Lin Li resmungou baixinho: "Esses dois velhos não têm vergonha, só eles temem a morte, nós não!"

Cerrei os punhos, também revoltado; meu pai tinha mudado radicalmente, mas Quatro Zhang e Chen Shu Verde certamente iriam chamar gente para arranjar confusão.

Não sabia como meu pai lidaria com isso.

Depois que Quatro Zhang e Chen Shu Verde partiram, meu pai reenterrou os corpos do avô e dos outros. Não sei por que guardou o espírito e face do Cego Chen, mas não me atrevia a perguntar.

Só depois de sepultar tudo, já estávamos há duas horas deitados, e mesmo sobre palha, o corpo doía. Aproveitamos o momento em que ele entrou em casa para pular o muro, pegar as bicicletas e voltar para casa.

Ao chegar, Er Mao, que estava sumido por um dia e meio, também apareceu, agachado na porta.

Ao entrar, minha mãe reclamou: "Já é homem casado, ainda fica correndo por aí!" Ao ver palha na saia da esposa, foi logo limpar.

Depois de me repreender, ainda disse: "Agora estão colocando veneno de rato por toda a aldeia, já mataram vários cães, e Er Mao vive caçando comida por aí; se comer algum animal envenenado, será problema."

Franzi a testa. No campo, envenenar ratos é comum; cães até resistem, mas gatos dificilmente sobrevivem um ano.

Pensando nisso, lembrei que minha mãe vai ao mercado toda semana, sempre compra muitos galos, temos uns trinta no galinheiro, todos machos.

Minha esposa come quase dois por dia, mas já está enjoada de carne de galinha, então podíamos cozinhar um para Er Mao, com arroz.

Minha mãe relutou, mas temia que Er Mao morresse envenenado, reclamou sobre o valor dele, mas acabou concordando.

No dia seguinte, meu pai veio cedo, trouxe o espírito e face sombria de Chen Gui Fang — aquilo que chamávamos de face fantasmagórica — e pediu que, ao sair, eu entregasse à professora Chen Xue.

Eu havia visto tudo na noite anterior, não ousava perguntar, temendo levantar suspeitas. Quanto à identidade de Chen Xue, eu e Lin Li já estávamos certos.

Se meu pai pediu para entregar as coisas do Cego Chen, era certo que ela era descendente dele.

No dia seguinte, eu e Lin Li não saímos para brincar; ele começou a praticar alquimia, e eu peguei os dois livros que o segundo tio me dera, consultando o dicionário para anotar todas as palavras e frases desconhecidas.

Quatro Zhang e Chen Shu Verde não vieram causar problemas imediatamente; provavelmente esperariam alguém morrer para aparecer.

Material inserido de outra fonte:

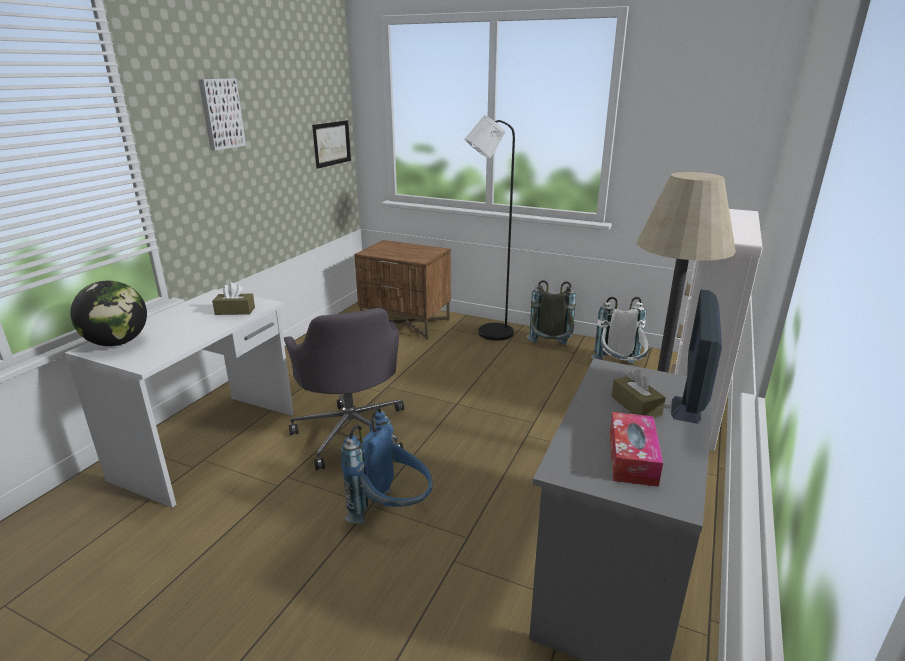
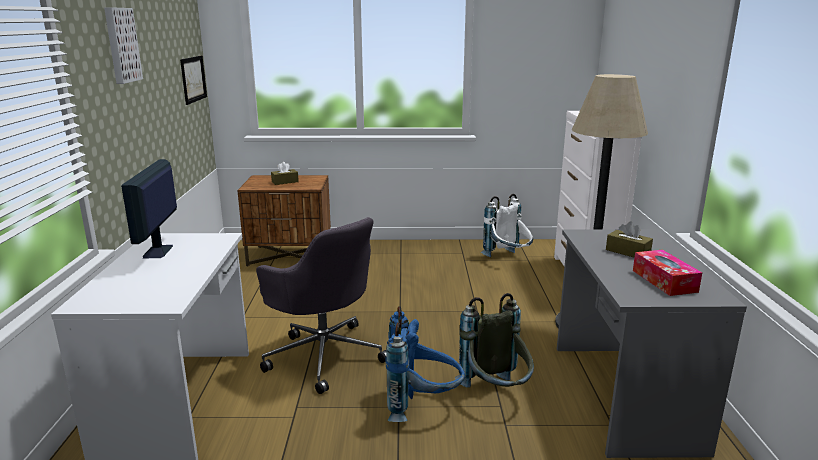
camera: 25 degrees left, 5 degrees down
(117, 342) = (107, 294): globe -> none
(235, 311) = (202, 247): brown tissue box -> brown tissue box (285, 182)
(489, 333) = (377, 251): black floor lamp -> none
(550, 349) = (441, 254): grey backpack -> grey backpack (496, 394)
(686, 410) = (660, 248): monitor -> monitor (158, 251)

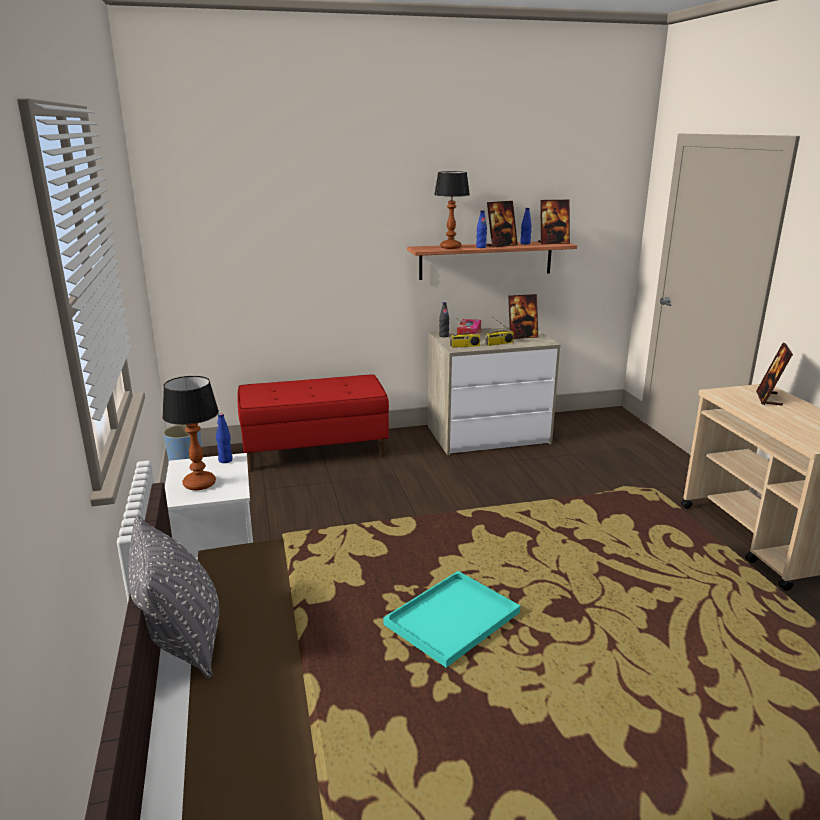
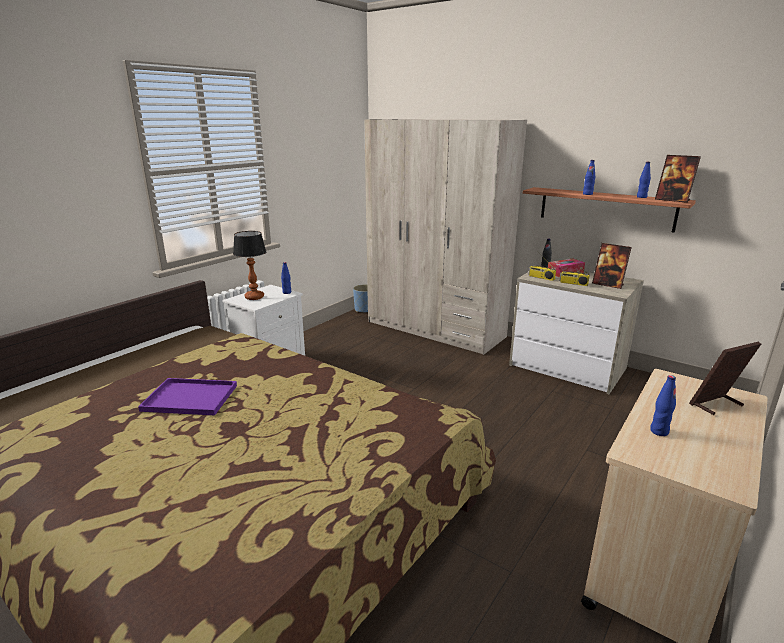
camera: 50 degrees right, 0 degrees up
(182, 641) = (128, 350): grey pillow -> none
(315, 451) = (435, 329): red bench -> beige wardrobe
(451, 247) = (562, 191): table lamp -> none
(453, 616) = (192, 397): turquoise tray -> purple tray
(501, 245) = (611, 195): picture frame -> none
(792, 427) = (659, 431): none -> blue bottle

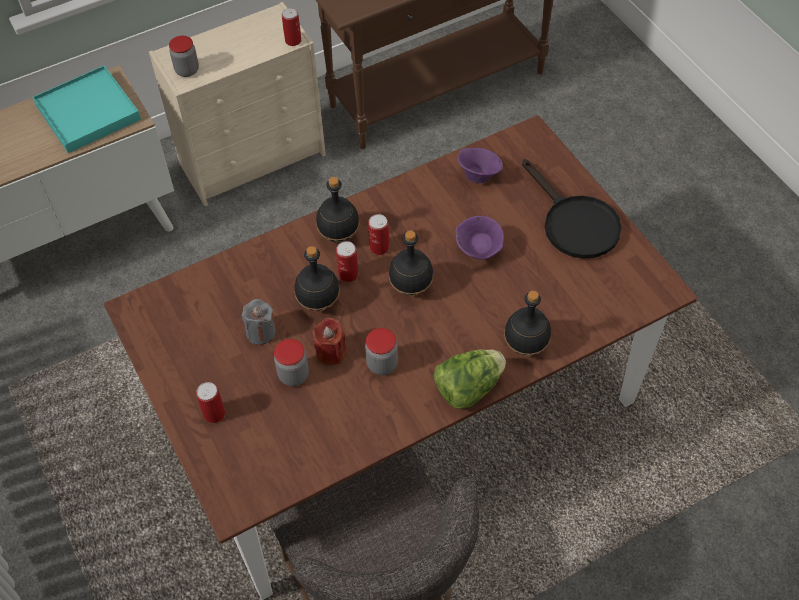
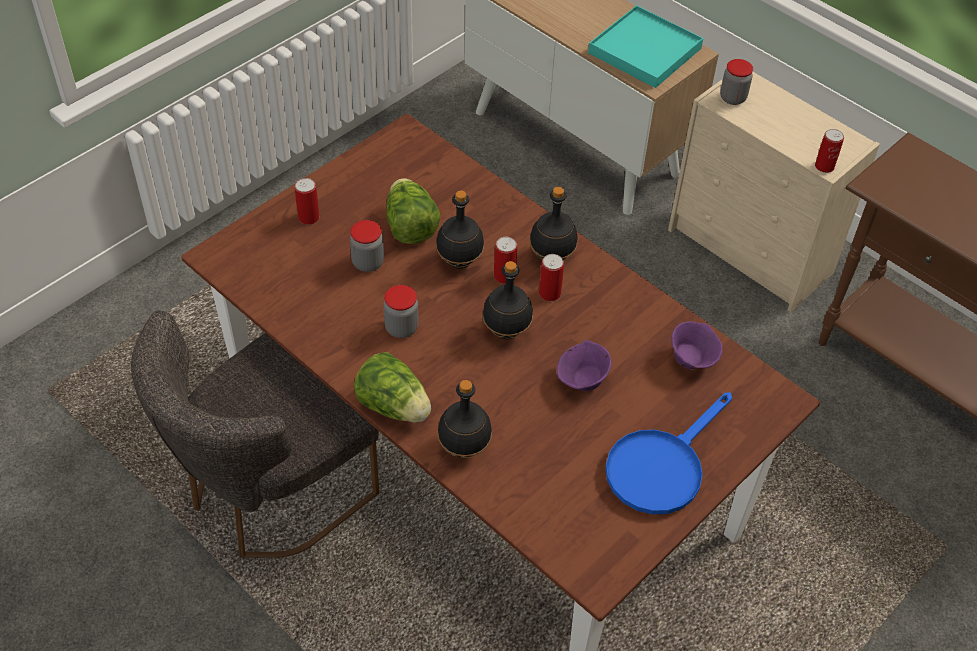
camera: 70 degrees right, 5 degrees down
(261, 332) = (410, 227): grey candle -> lettuce
(331, 352) = (403, 284): red candle -> none
(574, 223) = (661, 466): black frying pan -> blue frying pan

No terceiro dia, já tinha anotado tudo nos livros e estava pronto para reler, quando dois homens de terno apareceram, espiando pelo quintal.

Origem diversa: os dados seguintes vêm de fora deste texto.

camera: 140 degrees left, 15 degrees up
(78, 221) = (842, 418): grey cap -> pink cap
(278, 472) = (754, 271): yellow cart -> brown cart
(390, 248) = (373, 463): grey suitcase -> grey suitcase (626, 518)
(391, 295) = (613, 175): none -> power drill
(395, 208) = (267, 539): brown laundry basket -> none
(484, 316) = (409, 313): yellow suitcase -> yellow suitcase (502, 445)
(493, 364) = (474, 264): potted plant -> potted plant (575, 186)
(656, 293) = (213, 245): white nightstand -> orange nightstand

Minha mãe saiu da cozinha e perguntou quem procuravam; só então disseram que queriam falar comigo e com Lin Li.

Fechei o livro e fui ver; os dois me pareciam familiares, mas não lembrava de onde.

Foram muito cordiais, o de terno marrom me cumprimentou como se fosse velho amigo, apertando minha mão muitas vezes.

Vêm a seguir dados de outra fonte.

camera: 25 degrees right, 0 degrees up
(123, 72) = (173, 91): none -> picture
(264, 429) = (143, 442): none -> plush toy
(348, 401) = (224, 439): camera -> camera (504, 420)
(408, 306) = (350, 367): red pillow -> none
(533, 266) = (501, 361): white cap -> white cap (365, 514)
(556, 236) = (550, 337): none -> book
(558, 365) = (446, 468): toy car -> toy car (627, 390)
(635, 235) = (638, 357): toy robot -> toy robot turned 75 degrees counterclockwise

Só quando se apresentou, reconheci: era alguém do funeral da filha de Sun You Cai, na primeira vez que ganhamos dinheiro, mas naquele dia estávamos nervosos e não lembrava bem os rostos, só tinha uma vaga impressão.

Depois da apresentação, soube que era cunhado de Sun You Cai; o empreendimento de Zhao Guo Gang já estava em obras, mas poucos dias após o início, houve problemas.

Perguntei e Liang Jian Feng sentou para explicar.

A obra ficava na periferia da cidade, numa antiga área de sepulturas abandonadas. Zhao Guo Gang havia adquirido o terreno há alguns anos; os túmulos com família receberam compensação e foram removidos, restando apenas os sem dono, que foram nivelados, com os ossos misturados à terra.

Tudo parecia normal, mas anteontem dois operadores de escavadeira que trabalhavam à noite morreram, o legista disse que morreram de susto.

No lugar onde cavaram, surgiu um lago escuro, cheio de algo parecido com cabelo.

Sun You Cai, incrédulo, mandou continuar cavando; quanto mais cavavam, mais cabelo aparecia, impossível de retirar tudo. Na noite passada, outro operador enlouqueceu de susto, mas não morreu.

Achei que fosse algum problema geográfico, afinal era uma área abandonada, ninguém sabia o que havia ali.

Mas ao ouvir o relato, fiquei apreensivo. Era estranho, o Gordo não estava, só eu e Lin Li, talvez não conseguíssemos lidar com isso.

Antes mesmo que eu recusasse, Liang Guo Feng deixou claro que, se não aceitássemos, ficaria em minha casa até conseguir, então não tive escolha; concordei em ir ver, e se poderia resolver, só saberia na hora.